Le droit à une retraite à taux plein, conquête de haute lutte du mouvement populaire, constitue une des avancées majeures de nos sociétés contemporaines. Il permet en effet de disposer de temps pour soi, de donner du temps aux autres, de se reposer après des années de labeur. C’est un âge où l’on peut aider (notre vie associative en est l’exemple) mais aussi être accompagné et soutenu. Des structures adaptées ont émergé pour assurer des prises en charge. Mais force est de constater qu’elles n’ont plus rien à voir avec l’image d’Epinal de la maison de retraite d’antan.
Le scandale des Établissements d’Hébergement pour Personnes Âgées Dépendantes (EHPAD) doit nous interroger. Déjà au cœur de polémiques lors de périodes caniculaires ou des premiers pics de la pandémie de Covid-19, voilà que le livre Les Fossoyeurs du journaliste Victor Castanet a révélé des atteintes supplémentaires faites à nos aînés. Le premier groupe du secteur de la dépendance, Orpéa, est ainsi accusé de maltraitance systémique.
Pour rentabiliser au mieux l’activité, ce sont des personnels usés et des négligences régulières qui sont pointées, tout cela par des économies faites sur les conditions de vie des personnes âgées : repas et couches rationnés, douches économisées. Des accusations de délit d’initié ont par ailleurs été révélées contre le directeur général du groupe Yves le Masne, nous rappelant ainsi que ce groupe était coté en Bourse et mû par la logique du profit maximal.
Derrière les indignations de façade du Président de la République ou celles de la ministre déléguée à l’autonomie Mme Bourguignon, qui a évoqué recevoir des plaintes de familles depuis des semaines (mais sans rien faire), ne faisons pas mine de découvrir ces pratiques humiliantes.
C’est à la société toute entière de se regarder en face. Placées dans une mécanique marchande pour des entreprises gérées par des fonds de pension exigeant une forte rentabilité, les EHPAD, entreprises gérées par des fonds de pension exigeant une forte rentabilité (15%, mais pourquoi pas 20% demain dans un pays vieillissant), sont aujourd’hui dans une situation de non-assistance à personnes âgées en danger.

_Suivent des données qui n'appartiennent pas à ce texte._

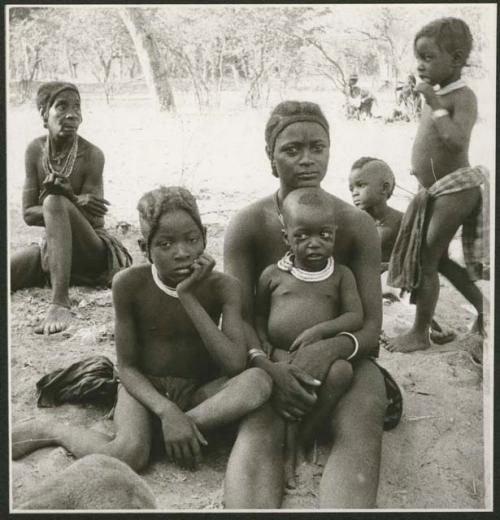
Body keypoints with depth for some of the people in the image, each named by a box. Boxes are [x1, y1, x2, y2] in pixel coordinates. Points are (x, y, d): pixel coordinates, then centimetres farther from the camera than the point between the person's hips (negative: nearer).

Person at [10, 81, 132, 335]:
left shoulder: (91, 155, -14)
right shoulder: (35, 150, -2)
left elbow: (92, 219, -12)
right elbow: (28, 213, -5)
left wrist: (66, 197, -30)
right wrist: (74, 205, -21)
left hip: (95, 255, -3)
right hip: (51, 247, 3)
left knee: (54, 202, -34)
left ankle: (60, 302, -41)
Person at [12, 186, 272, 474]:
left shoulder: (223, 287, -12)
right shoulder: (130, 285, -14)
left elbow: (235, 364, -23)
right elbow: (127, 367, -9)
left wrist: (187, 296, -28)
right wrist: (166, 410, -27)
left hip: (200, 392, 1)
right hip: (145, 388, -1)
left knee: (259, 380, -29)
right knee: (127, 456, -32)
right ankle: (46, 430, -5)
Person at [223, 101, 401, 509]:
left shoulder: (357, 225, -5)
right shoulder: (247, 225, -4)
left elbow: (371, 326, -8)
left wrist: (329, 349, -31)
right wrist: (267, 367, -31)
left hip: (341, 356, 1)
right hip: (269, 358, 0)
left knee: (361, 428, -32)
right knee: (258, 431, -32)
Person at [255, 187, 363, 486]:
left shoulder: (341, 275, 7)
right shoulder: (273, 274, 8)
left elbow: (356, 317, -2)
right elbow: (257, 314, 16)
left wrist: (320, 330, -18)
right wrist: (266, 347, -3)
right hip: (282, 356, 0)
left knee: (342, 371, -32)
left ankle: (302, 438, -17)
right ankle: (291, 449, -15)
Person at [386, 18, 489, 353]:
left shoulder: (463, 97, -16)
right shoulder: (438, 95, 10)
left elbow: (457, 141, -33)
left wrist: (435, 105, -26)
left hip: (455, 190, -9)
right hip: (437, 191, 9)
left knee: (425, 259, -4)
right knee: (438, 259, 18)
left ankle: (420, 334, 9)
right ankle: (483, 307, 33)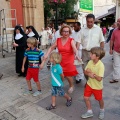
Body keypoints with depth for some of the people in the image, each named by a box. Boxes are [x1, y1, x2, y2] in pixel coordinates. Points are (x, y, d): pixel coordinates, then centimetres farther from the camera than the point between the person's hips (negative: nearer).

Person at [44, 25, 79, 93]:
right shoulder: (58, 40, 0)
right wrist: (47, 54, -10)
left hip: (69, 61, -3)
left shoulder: (71, 40, -10)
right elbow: (52, 48, 3)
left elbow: (74, 49, -25)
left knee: (68, 75, 3)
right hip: (60, 60, 3)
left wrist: (77, 55, -44)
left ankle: (71, 86, 33)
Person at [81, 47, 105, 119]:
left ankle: (102, 111, 47)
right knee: (86, 98, 6)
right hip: (89, 84, 5)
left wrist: (91, 73, -24)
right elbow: (85, 72, -2)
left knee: (99, 99, 17)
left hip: (97, 86, -5)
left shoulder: (101, 65, -28)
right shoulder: (90, 62, -9)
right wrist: (90, 74, -22)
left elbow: (99, 79, -30)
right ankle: (89, 112, 28)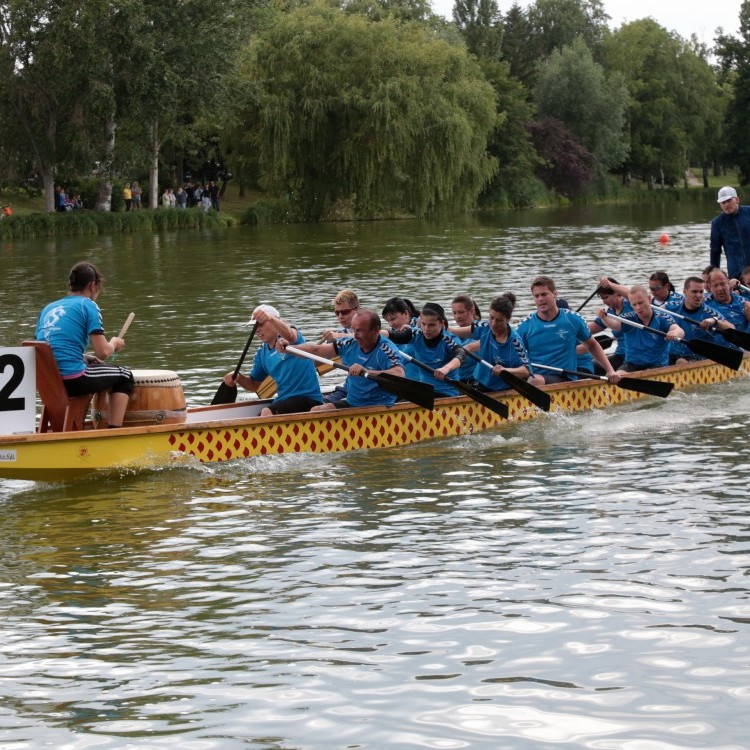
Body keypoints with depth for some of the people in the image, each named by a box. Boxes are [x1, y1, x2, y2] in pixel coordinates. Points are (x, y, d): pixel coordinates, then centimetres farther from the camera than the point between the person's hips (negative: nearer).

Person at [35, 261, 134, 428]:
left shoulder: (49, 308, 17)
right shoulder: (88, 305, -2)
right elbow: (103, 352, -8)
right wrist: (114, 343, 14)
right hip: (72, 380, -7)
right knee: (125, 377, 17)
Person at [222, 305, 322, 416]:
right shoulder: (262, 353, 14)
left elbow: (289, 335, -31)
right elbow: (254, 384, 21)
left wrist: (270, 318, -50)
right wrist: (239, 378, -2)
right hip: (283, 399, 7)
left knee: (267, 413, -30)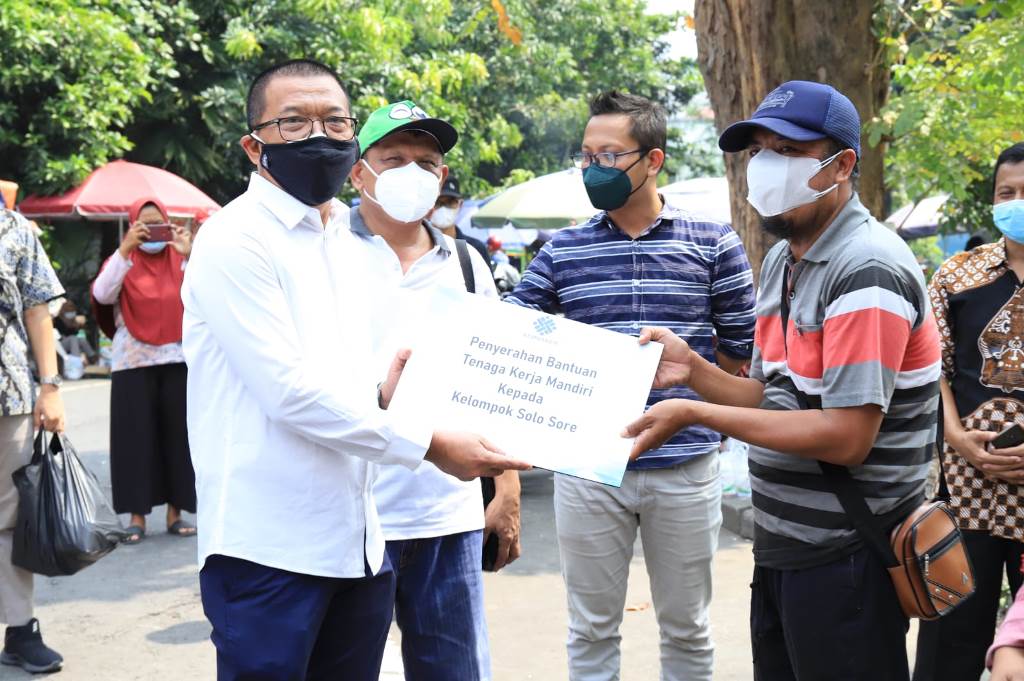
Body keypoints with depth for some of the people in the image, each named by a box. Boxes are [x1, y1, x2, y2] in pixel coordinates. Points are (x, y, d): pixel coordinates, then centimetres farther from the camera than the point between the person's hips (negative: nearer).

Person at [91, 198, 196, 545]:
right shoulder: (122, 261, 5)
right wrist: (125, 249, -21)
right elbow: (102, 295, -15)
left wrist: (189, 255, -18)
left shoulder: (180, 259, 8)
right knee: (136, 437, -2)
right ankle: (137, 515, 4)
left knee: (177, 434, 3)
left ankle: (176, 512, 12)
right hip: (133, 363, -1)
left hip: (178, 361, 1)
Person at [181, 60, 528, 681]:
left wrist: (380, 393, 1)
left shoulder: (347, 247, 16)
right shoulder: (235, 240, -9)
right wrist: (429, 443, -15)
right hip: (270, 548, -7)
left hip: (358, 540, 7)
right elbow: (289, 391, -17)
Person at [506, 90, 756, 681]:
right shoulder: (562, 251, 4)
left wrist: (682, 374, -3)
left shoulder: (713, 244, 1)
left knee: (687, 628, 13)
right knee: (593, 630, 12)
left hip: (685, 467, -1)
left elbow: (743, 351, 5)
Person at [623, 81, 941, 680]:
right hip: (782, 551, 9)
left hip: (843, 561, -9)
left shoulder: (867, 270, -19)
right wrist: (692, 370, -3)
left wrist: (695, 414, -20)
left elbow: (846, 437, -24)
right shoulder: (783, 260, 11)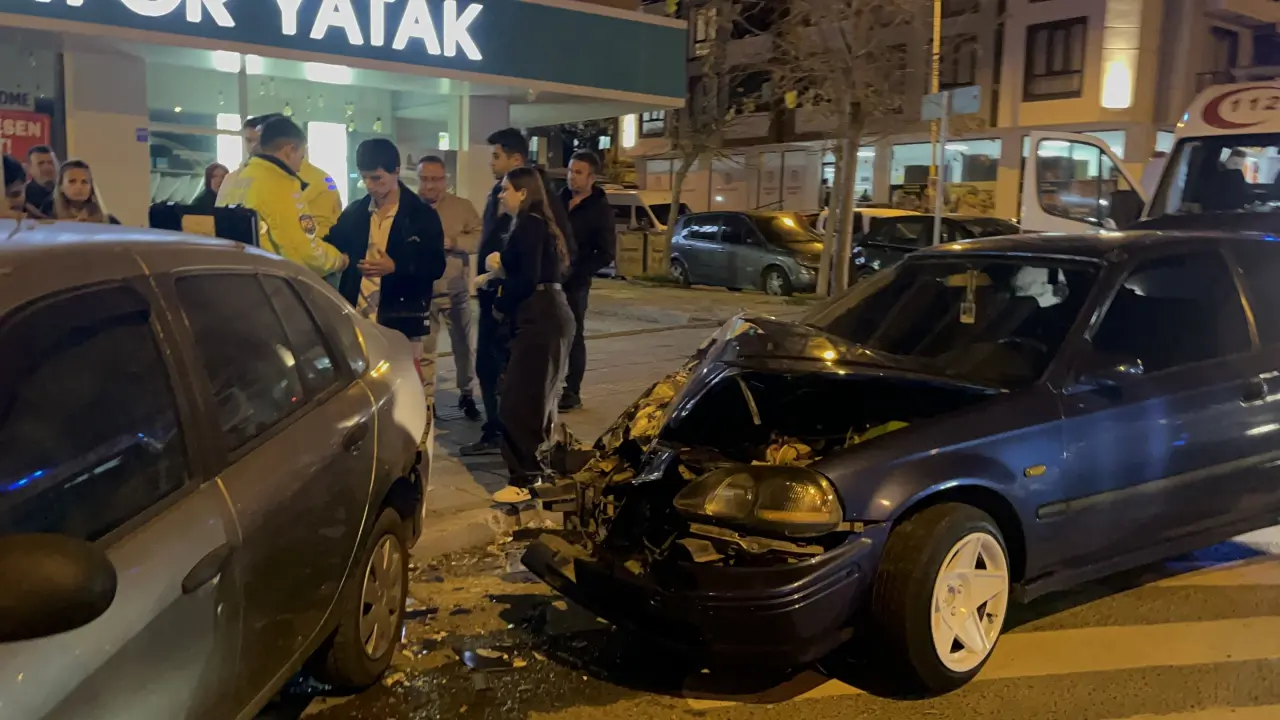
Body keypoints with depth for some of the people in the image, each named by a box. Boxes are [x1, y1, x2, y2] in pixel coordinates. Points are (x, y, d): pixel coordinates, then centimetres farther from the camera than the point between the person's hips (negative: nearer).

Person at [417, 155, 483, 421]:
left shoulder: (462, 206, 1)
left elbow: (480, 238, -9)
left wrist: (451, 242, -22)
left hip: (456, 290, 1)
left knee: (463, 344, 12)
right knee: (423, 348, 7)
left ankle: (466, 394, 28)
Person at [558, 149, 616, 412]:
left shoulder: (600, 209, -6)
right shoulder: (559, 200, 8)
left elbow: (607, 253, -9)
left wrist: (578, 273, -16)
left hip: (575, 283, -4)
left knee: (573, 336, 4)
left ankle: (572, 392, 12)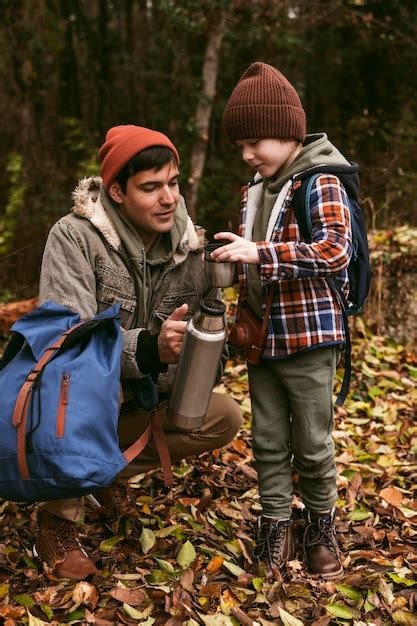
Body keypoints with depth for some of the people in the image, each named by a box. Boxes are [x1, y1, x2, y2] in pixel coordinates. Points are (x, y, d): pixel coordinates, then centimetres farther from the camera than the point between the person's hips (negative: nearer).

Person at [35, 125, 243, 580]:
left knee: (226, 419, -10)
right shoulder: (74, 236, -21)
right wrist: (148, 347, -47)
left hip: (141, 404, 5)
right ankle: (58, 520, -17)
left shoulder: (189, 244, -6)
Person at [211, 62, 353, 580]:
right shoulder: (254, 191, 13)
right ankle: (276, 527, 23)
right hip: (262, 338, 7)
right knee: (268, 440, 11)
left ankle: (321, 526, 25)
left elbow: (335, 250, -22)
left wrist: (259, 252, -26)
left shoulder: (321, 183, -10)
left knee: (312, 443, 6)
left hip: (308, 339, -7)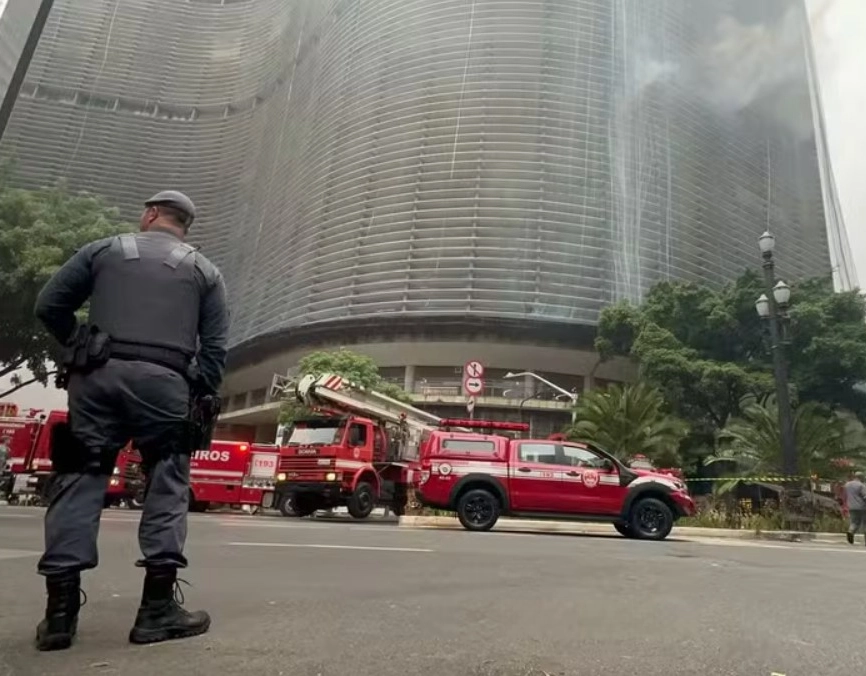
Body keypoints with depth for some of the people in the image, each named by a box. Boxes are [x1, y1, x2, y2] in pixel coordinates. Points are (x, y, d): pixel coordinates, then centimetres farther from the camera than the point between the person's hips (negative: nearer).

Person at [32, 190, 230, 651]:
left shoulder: (104, 250, 17)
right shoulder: (204, 271, 15)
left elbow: (49, 305, 13)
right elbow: (215, 348, 7)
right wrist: (199, 397, 12)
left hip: (99, 375, 1)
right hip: (165, 382, -1)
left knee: (79, 479, 5)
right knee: (167, 485, 3)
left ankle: (61, 608, 4)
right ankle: (158, 607, 0)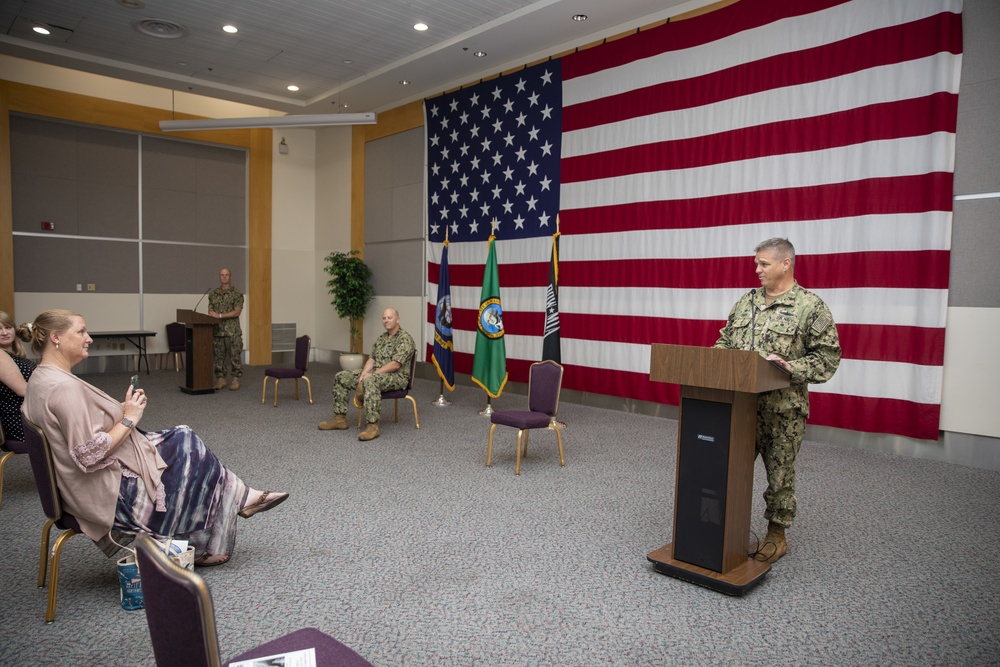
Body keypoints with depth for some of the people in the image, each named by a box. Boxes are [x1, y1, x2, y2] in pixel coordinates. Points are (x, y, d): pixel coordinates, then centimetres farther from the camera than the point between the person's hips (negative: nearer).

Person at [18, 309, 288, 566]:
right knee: (193, 454, 3)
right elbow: (89, 455, -29)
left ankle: (237, 495, 15)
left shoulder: (41, 379, 7)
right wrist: (129, 419, -18)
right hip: (112, 493, -10)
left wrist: (123, 411, 4)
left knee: (183, 438, 11)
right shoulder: (65, 388, -26)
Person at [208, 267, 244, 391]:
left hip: (233, 331, -4)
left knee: (235, 356, -1)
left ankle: (236, 379, 6)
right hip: (217, 330, 4)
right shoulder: (213, 294, 12)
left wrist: (220, 315, -15)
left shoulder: (237, 294, -1)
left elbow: (237, 312, -10)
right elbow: (210, 311, 12)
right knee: (218, 356, 6)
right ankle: (220, 379, 13)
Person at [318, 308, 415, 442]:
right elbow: (372, 359, 12)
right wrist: (363, 373, -8)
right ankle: (340, 418, 4)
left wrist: (372, 374, -20)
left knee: (370, 381, -40)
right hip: (377, 374, 9)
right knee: (341, 377, 2)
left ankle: (373, 426, -40)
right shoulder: (381, 338, 16)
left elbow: (395, 365, -21)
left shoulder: (405, 338, -12)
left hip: (397, 376, -9)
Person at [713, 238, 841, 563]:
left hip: (782, 408, -5)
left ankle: (776, 534, 25)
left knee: (780, 473, 9)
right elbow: (725, 340, 19)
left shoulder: (810, 306, -5)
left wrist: (790, 368, -20)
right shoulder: (746, 302, 12)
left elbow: (828, 356, -8)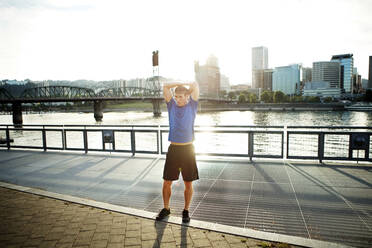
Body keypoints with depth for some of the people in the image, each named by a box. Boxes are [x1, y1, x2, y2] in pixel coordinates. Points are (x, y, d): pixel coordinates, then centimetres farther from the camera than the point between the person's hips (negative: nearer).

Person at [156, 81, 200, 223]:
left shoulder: (192, 105, 3)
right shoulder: (171, 105, 7)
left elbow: (195, 85, -5)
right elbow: (165, 86, 2)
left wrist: (183, 85, 11)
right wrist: (179, 84, 10)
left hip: (188, 149, -2)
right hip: (173, 148, 2)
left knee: (188, 183, 6)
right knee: (167, 182, 7)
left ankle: (186, 210, 24)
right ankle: (166, 209, 26)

Ce serait remettre en cause des décennies de conquête pour une retraite digne et en bonne santé. C’est d’autant plus scandaleux dans une société où les retraites décentes s’amenuisent, que les familles doivent payer des sommes conséquentes et que ces établissements, gavés d’argent public, sont coutumiers de l’évasion fiscale.
Il est temps de sortir ce secteur des griffes de la finance. Il est temps de faire de l’autonomie une cause nationale pour enfin traiter nos aînés avec dignité et respect en réunissant tous les acteurs du secteur. Les aide-soignant·e·s qui sont de véritables lanceurs d’alerte depuis des années, à l’instar de leur mobilisation chez l’autre mastodonte du secteur Korian, et qui ont été parmi oublié·e·s du Ségur de la Santé doivent être entendu·e·s. Résultat, les difficultés de recrutement avec des salaires peu valorisants, les conditions de travail difficiles provoquent un taux d’encadrement moyen de 3 trois soignant·e·s pour 10 dix résident·es. Les familles des patient·e·s ont tant à dire également et leur statut d’aidant·e doit être pleinement reconnu. Les EHPAD de différents statuts doivent être mieux encadrés et coordonnés dans une politique globale de prise en charge du troisième âge avec les aides à domicile sous le pilotage de la Sécurité sociale.